Bowring has said PJM has acknowledged that net CONE does not relate to black start costs; however, it proposes to arbitrarily create a static value derived from net CONE with an inflation modifier to be the basis of revenues. Rather than changing the rule in an “arbitrary and [illogical] fashion,” he said PJM should let market sellers tell PJM their cost so it can ensure they are compensated with a fair return.
Issue Charge Seeks to Address Offer Capping Advance Commitments
PJM presented a problem statement and issue charge focused on the potential for market power and manipulation when resources are scheduled in advance of the day-ahead energy market.

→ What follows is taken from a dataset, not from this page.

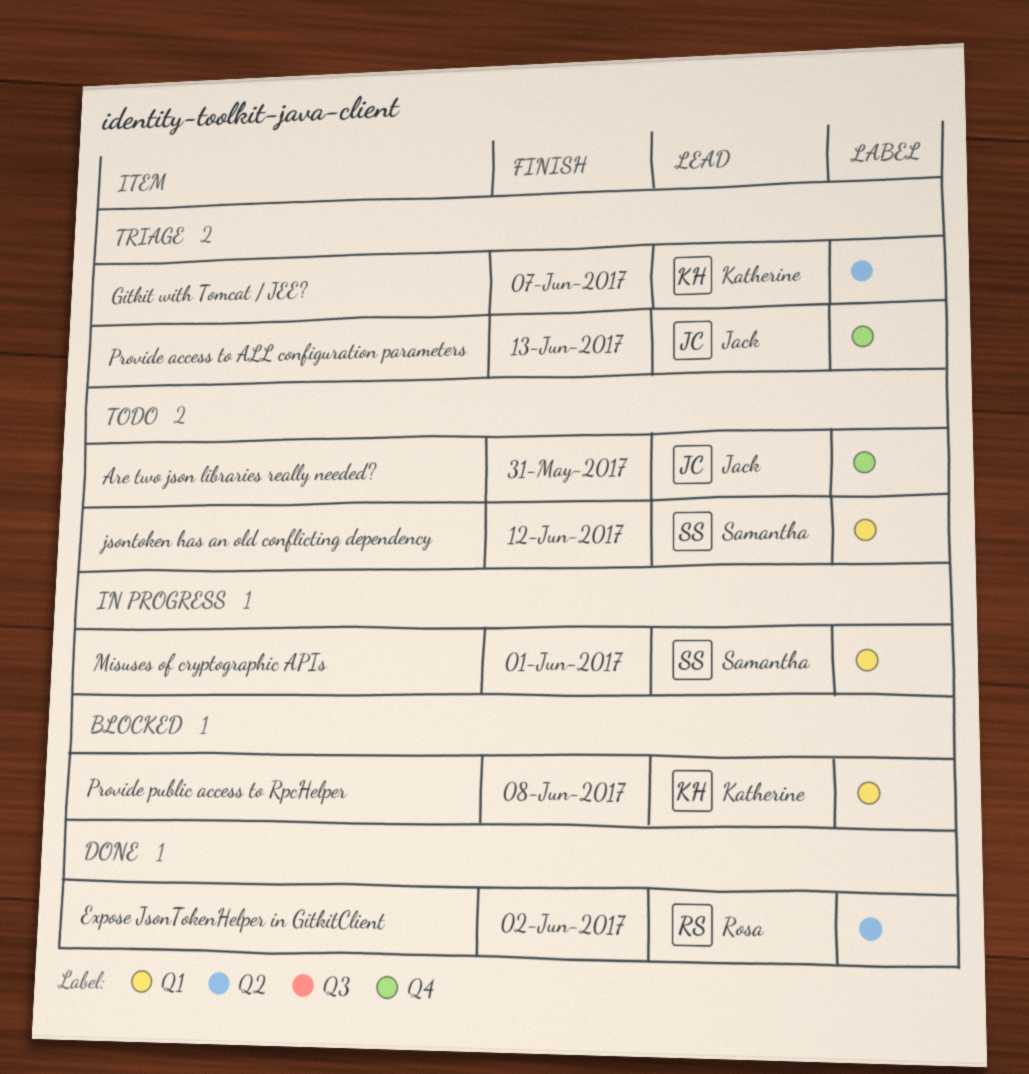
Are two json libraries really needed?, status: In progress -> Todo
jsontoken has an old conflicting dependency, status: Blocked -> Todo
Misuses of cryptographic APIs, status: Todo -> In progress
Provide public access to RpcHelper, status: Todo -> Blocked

Key work activities (KWAs) include education on how resources are scheduled ahead of the day-ahead market; governing document revisions related to how those units are scheduled; possible market power mitigation protections; and aligning how the process is detailed across the governing documents.
Two phases are envisioned: the first drafting a proposal on how to select which schedule should be committed in advance of the DA market, and the second focusing on incorporating fuel costs in cost-based offers. Day-ahead and real-time offer capping would be out of the issue charge’s scope.
Paul Sotkiewicz, president of E-Cubed Policy Associates, said he finds it troubling PJM has implemented processes detailed in the manuals that are not appropriately defined in the governing documents and is attempting to codify them after the fact. He said the wording of the problem statement also gives the impression there have been specific accusations of market power abuse.
Other Committee Business
The MIC endorsed by acclamation a second slate of manual revisions conforming to FERC’s order granting PJM’s changes to risk modeling, accreditation and resource testing. The proposed revisions to Manuals 11, 14D, 18 and 28 would rewrite the rules for testing resource capability in summer and winter and operational testing, and also require that dual-fuel generators offer schedules with both fuels into the energy market.
PJM’s Joseph Tutino presented revisions to Manual 11 drafted through the document’s periodic review. The changes include grammatical and spelling corrections, updating web links and removing outdated references to the day-ahead scheduling reserve.